The lack of political will to seriously and fully confront and try to control climate change shows how extremely difficult it will be for OSHA to set standards for almost any hazard to health and safety. The same apathy is in play.

In the most favorable political climate for OSHA in the future, with strong internal leadership, the agency will only be able to set standards for narrow “niche” hazards that the majority of U.S. businesses will not have to comply with or worry about. We’re talking about communication tower safety, crane operator qualifications, respirator fit testing and tree care – all currently on OSHA’s notoriously unreliable regulatory agenda. A common, widespread and potentially lethal hazard such as heat stress affects the operations of too many businesses, and an OSHA standard like this that cuts across industries will run into business opposition too powerful to circumvent. Recall the fate of the ergonomics standard.

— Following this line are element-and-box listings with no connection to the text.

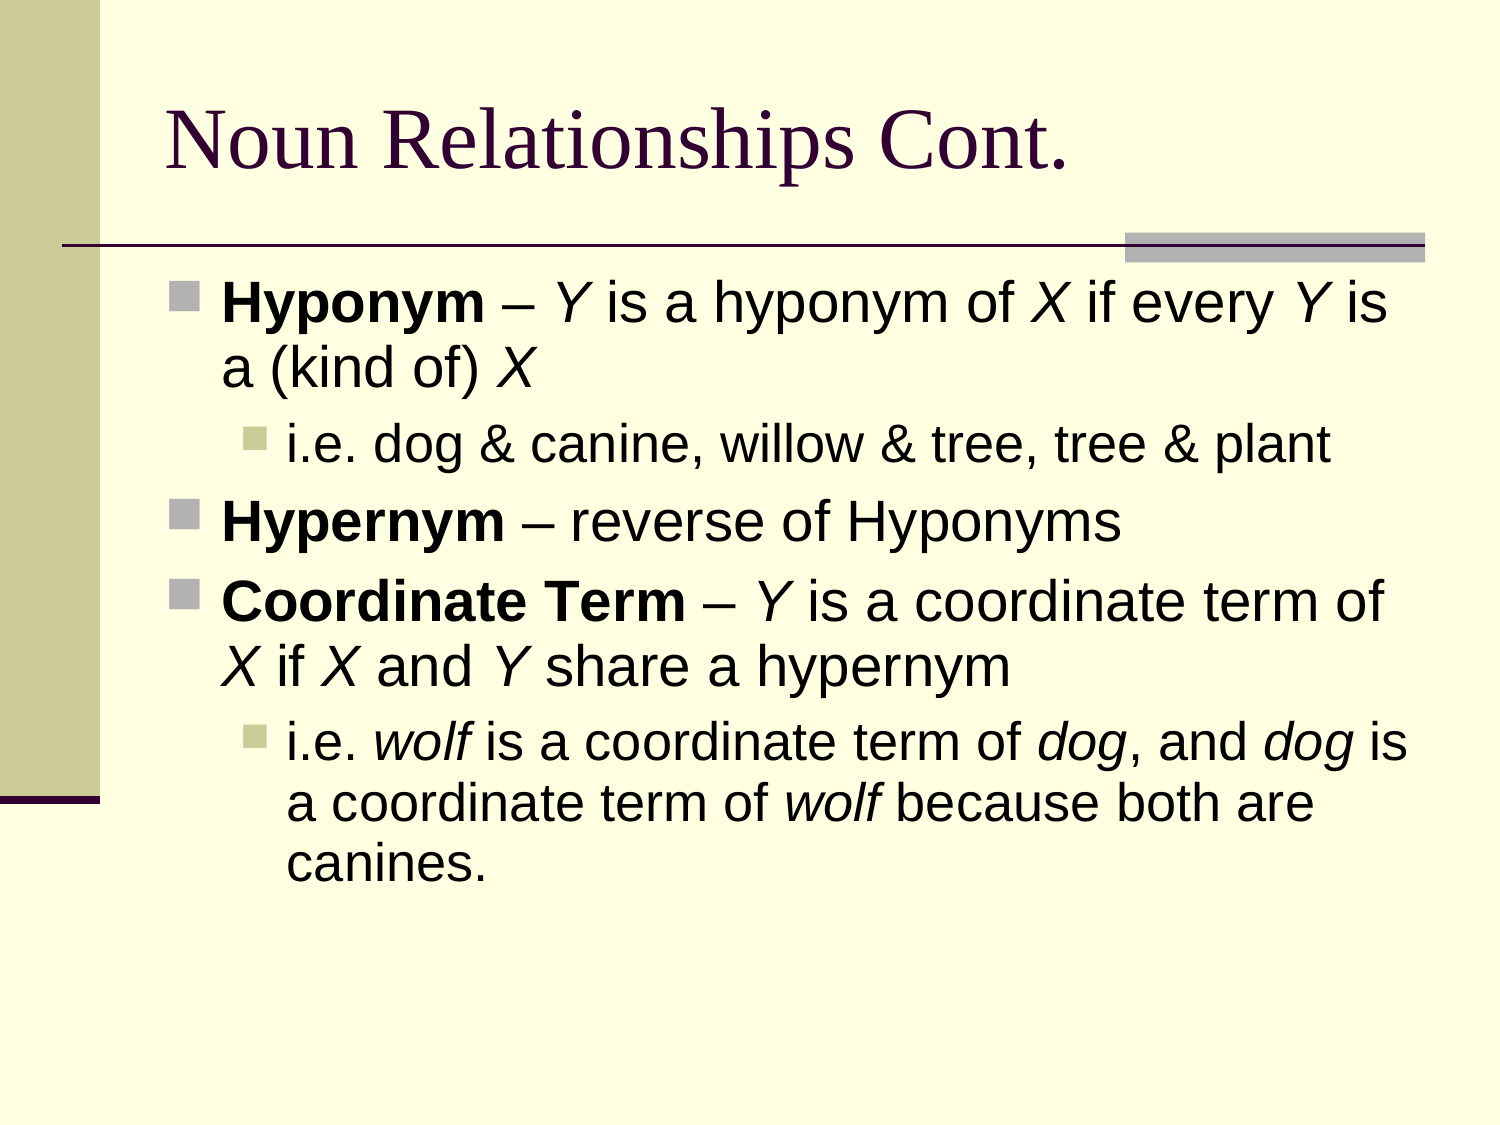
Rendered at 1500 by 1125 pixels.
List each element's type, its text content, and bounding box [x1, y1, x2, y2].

title Noun Relationships Cont. [150, 45, 1426, 234]
list Hyponym – Y is a hyponym of X if every Y is a (kind of) X i.e. dog & canine, willow & tree, tree & plant Hypernym – reverse of Hyponyms Coordinate Term – Y is a coordinate term of X if X and Y share a hypernym i.e. wolf is a coordinate term of dog, and dog is a coordinate term of wolf because both are canines. [150, 262, 1426, 1006]
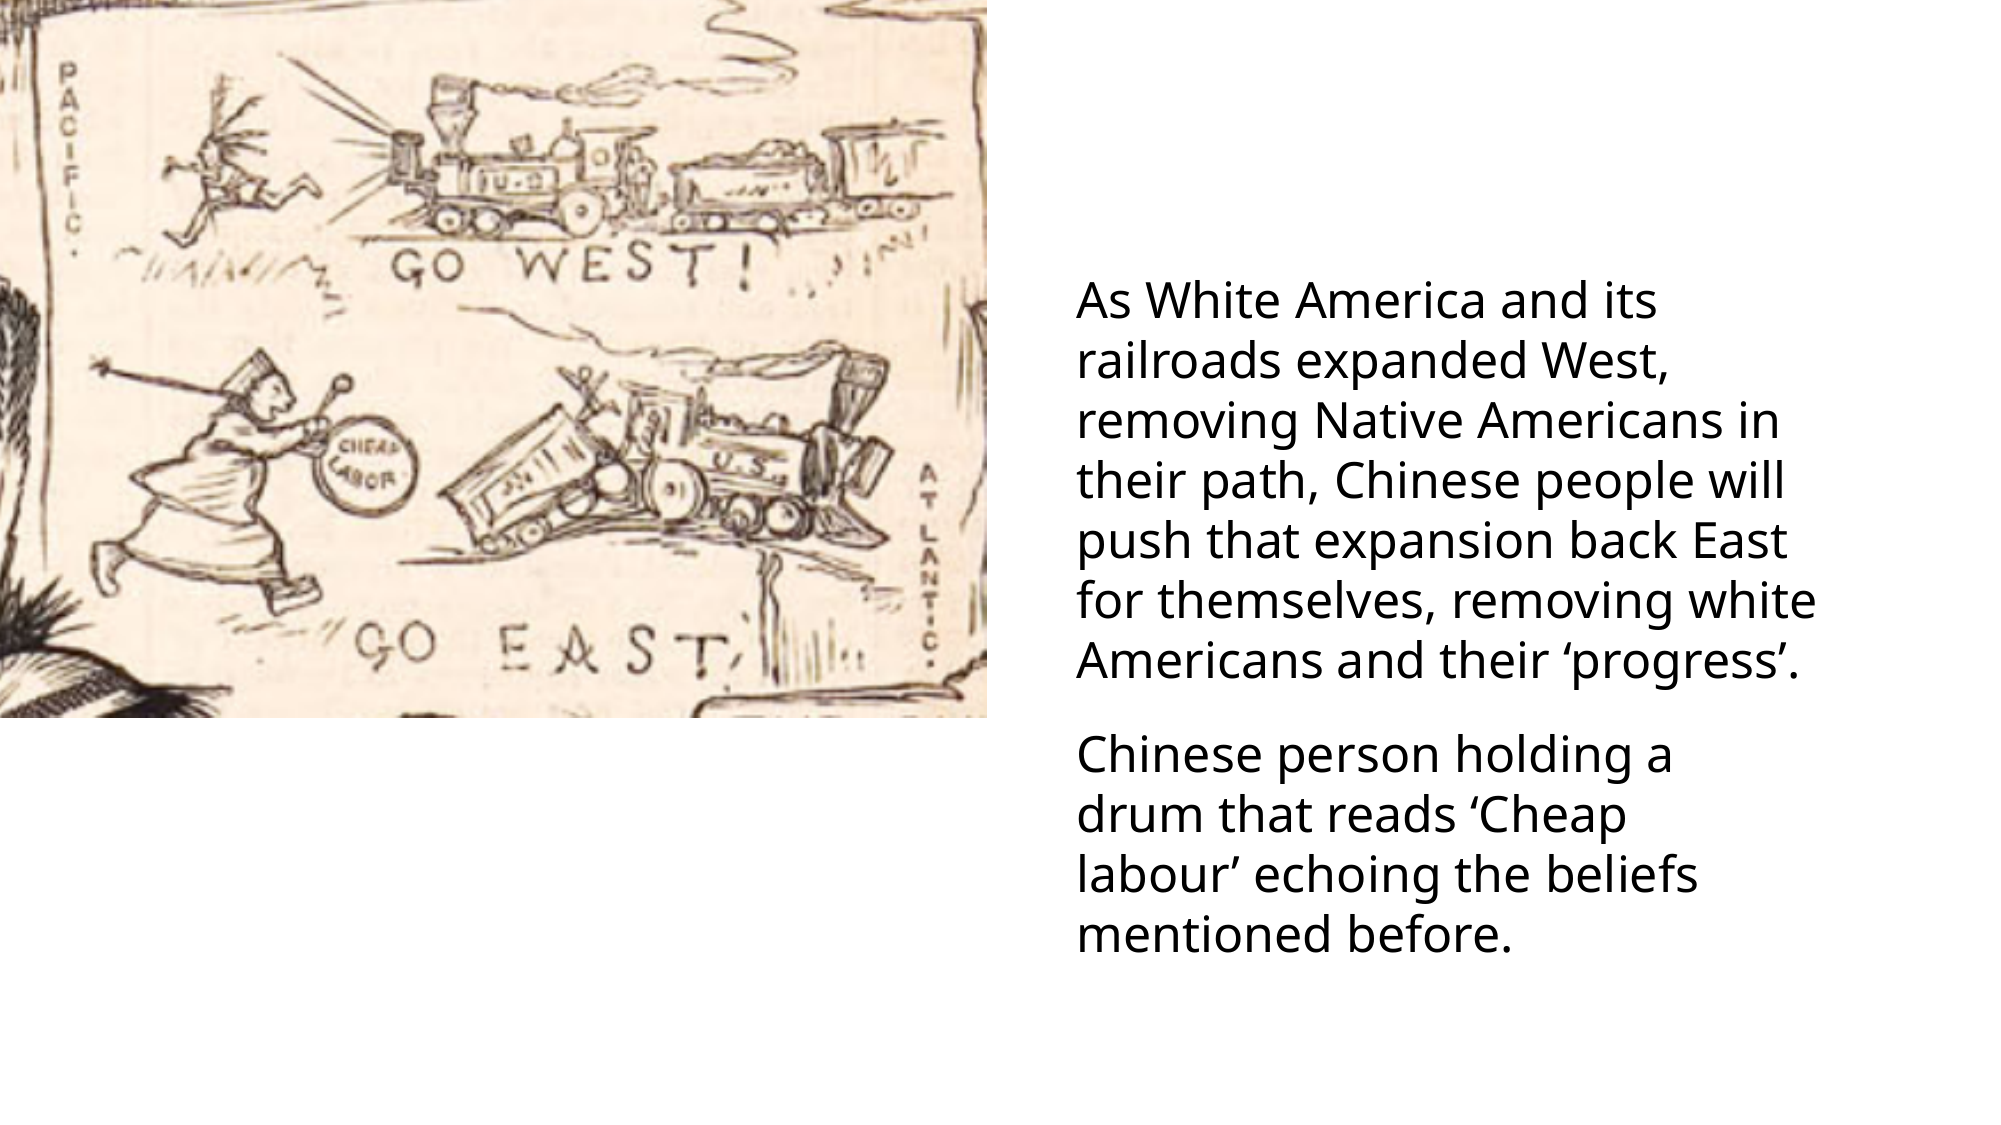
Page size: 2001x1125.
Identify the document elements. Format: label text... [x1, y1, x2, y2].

picture [0, 0, 987, 718]
text_box Chinese person holding a drum that reads ‘Cheap labour’ echoing the beliefs mentioned before. [1061, 715, 1741, 973]
text_box As White America and its railroads expanded West, removing Native Americans in their path, Chinese people will push that expansion back East for themselves, removing white Americans and their ‘progress’. [1061, 260, 1883, 640]
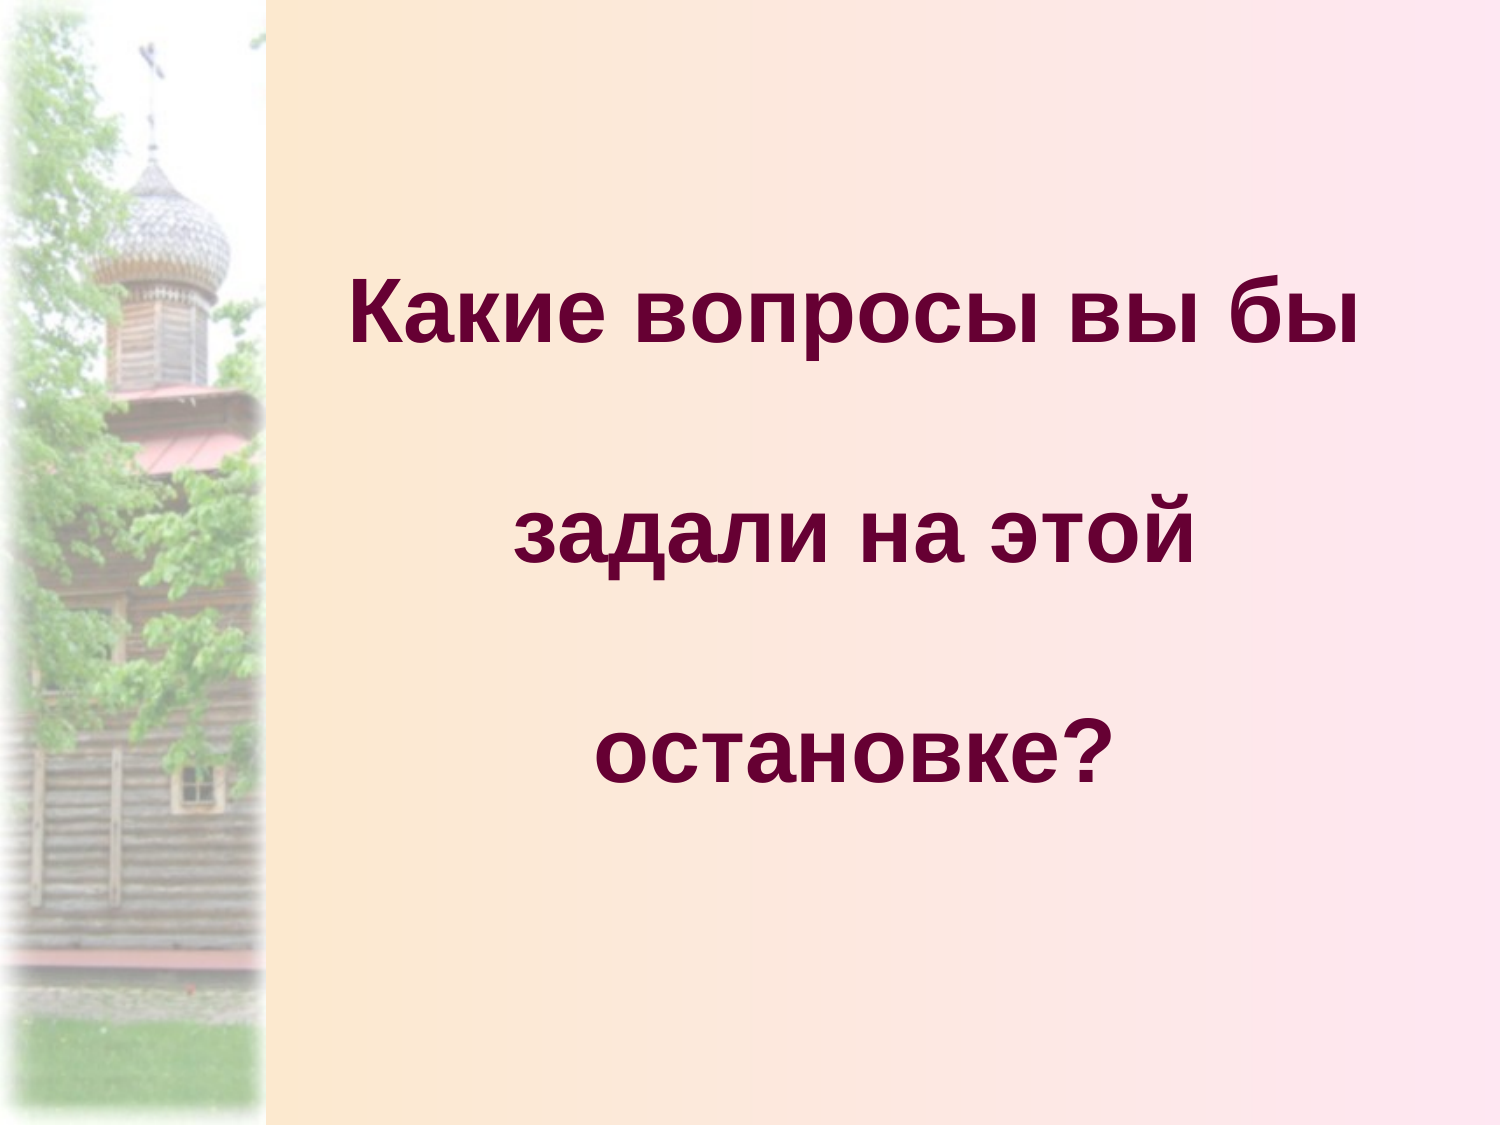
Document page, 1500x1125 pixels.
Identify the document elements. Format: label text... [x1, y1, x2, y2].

Likewise, a standard on preventing workplace violence in healthcare and social support services is much needed and in the earliest stages of development. But it is an example of a standard with a high-impact on business operations that will be very difficult to publish as a final rule – without the almost obligatory rush to the courthouse to overturn it.

OSHA will carry on as a very small government regulatory agency with many more critics and opponents than visible, and by any definition, powerful supporters. Coupled with its lack of resources, OSHA will chart a narrow, confined course of minor standards, constrained enforcement given its lack of inspectors, and continue to modestly grow its non-controversial educational role.